Perdidos en la isla maldita de Langkawi

Actualizado: 13 de may de 2020

En el mismo instante en que pusimos pie en tierra firme después de tres horas en el ferry que nos llevó desde Penang a Langkawi, y varios taxistas comenzaron a ofrecernos sus servicios con insistencia, nos dimos cuenta que habíamos llegado a un archipiélago en que el turismo es la principal fuente de riqueza. Langkawi es un lugar que durante mucho tiempo fue considerado como maldito, por su tradición como refugio de piratas, hasta que en 1986, el gobierno malayo lo convirtió en un centro turístico. Actualmente se conoce a este archipiélago cómo "la joya de Kedah".


En Langkawi encontramos algunos rincones preciosos
En Langkawi encontramos algunos rincones preciosos

En la actualidad, Langkawi ha vivido un fuerte desarrollo gracias principalmente al turismo local, siendo incluida en 2007 en la selecta lista de World Geoparks de la UNESCO, y tiene una gran ventaja económica frente al resto de Malasia, por su carácter de territorio Duty Free.


El caso es que Anna y yo llegamos allí junto a nuestra compañera de viaje y amiga Alba, que andaba recorriendo el sudeste asiático, con el objetivo de huir lo máximo posible de los lugares más concurridos, y disfrutar también de la naturaleza de esta exótica isla y encontrar las mejores playas de Langkawi. No siempre fue posible, pero conseguimos sacarle mucho partido a los menos de tres días que pasamos allí. A continuación te explicamos cómo lo hicimos.

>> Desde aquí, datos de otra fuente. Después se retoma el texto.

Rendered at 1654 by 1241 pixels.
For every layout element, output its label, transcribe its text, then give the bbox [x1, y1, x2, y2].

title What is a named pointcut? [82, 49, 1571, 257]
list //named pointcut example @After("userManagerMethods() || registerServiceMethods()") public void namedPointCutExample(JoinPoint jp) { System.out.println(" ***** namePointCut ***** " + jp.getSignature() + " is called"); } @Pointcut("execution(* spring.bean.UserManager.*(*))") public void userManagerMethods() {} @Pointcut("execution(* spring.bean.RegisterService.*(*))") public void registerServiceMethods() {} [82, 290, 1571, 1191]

DÍA 1. PASIR TENGKORAK Y PUESTA DE SOL EN PANTAI CENANG


Buscamos un alojamiento cerca de Pantai Cenang, la población más importante y animada de Langkawi, y lo encontramos en el Soluna Guesthouse, un relajado hostel cercado por campos de pasto donde los tranquilos búfalos conviven con el ajetreo que los rodea, y tratan de sofocar el calor introduciéndose en unas pocas lagunas que hacen el papel de oasis para estos animales.


Allí disponíamos de un pequeño pero cómodo bungalow con terraza. Nada más acomodarnos, hicimos algo que consideramos primordial en una visita a Langkawi, buscar un medio de transporte adecuado. El transporte público en la isla es bastante poco efectivo, así que lo mejor es alquilar un coche o una moto para poder moverse libremente, algo que gestionamos directamente con la recepción del alojamiento.


Nuestro hostel, el Soluna Guesthouse, estaba ubicado entre campos de pasto de búfalos
Nuestro hostel, el Soluna Guesthouse, estaba ubicado entre campos de pasto de búfalos

En cuanto dispusimos del vehículo, nos dirigimos a una de las playas que nos habían recomendado en el Soluna Guesthouse, la de Pasir Tengkorak, conocida como la playa de las calaveras (Skull Beach), ya que según cuenta la leyenda, muchos prisioneros de la isla Ko Tarutao, ya en territorio de Tailandia, y cuya orilla se encuentra a solo 5 km de esta playa de Langkawi, trataban de huir nadando hasta suelo malayo, pero muchos de ellos se ahogaban o eran devorados por los tiburones durante el recorrido.


En la playa Pasir Tengkorak encontramos un primer lugar donde relajarnos en Langkawi
En la playa Pasir Tengkorak encontramos un primer lugar donde relajarnos en Langkawi

El caso es que, por más que buscamos, no encontramos los restos de ningún intrépido nadador, sino más bien unos cuantos monos que aprovechaban cualquier descuido de los pocos bañistas que disfrutábamos de este relajado paraje, para robar algo de comida y subirse rápidamente a un árbol a disfrutar del ansiado manjar.


Pero más susto todavía nos llevamos cuando, caminando por la pasarela que une el parking con la playa, se nos cruzo un monitor lizard de considerable tamaño, aunque en seguida se sintió él más amenazado que nosotros y aceleró su torpe pero veloz paso para alejarse en busca de presas más sencillas.


Una vez ya habíamos explorado la playa lo suficiente y nos habíamos bañado en sus aguas, no especialmente cristalinas, pero sí muy calmadas, decidimos poner rumbo de vuelta a Pantai Cenang, ya que no queríamos perdernos la puesta de sol tumbados en una de las hamacas de alguno de los múltiples chiringuitos que se pueden encontrar en primera línea de playa.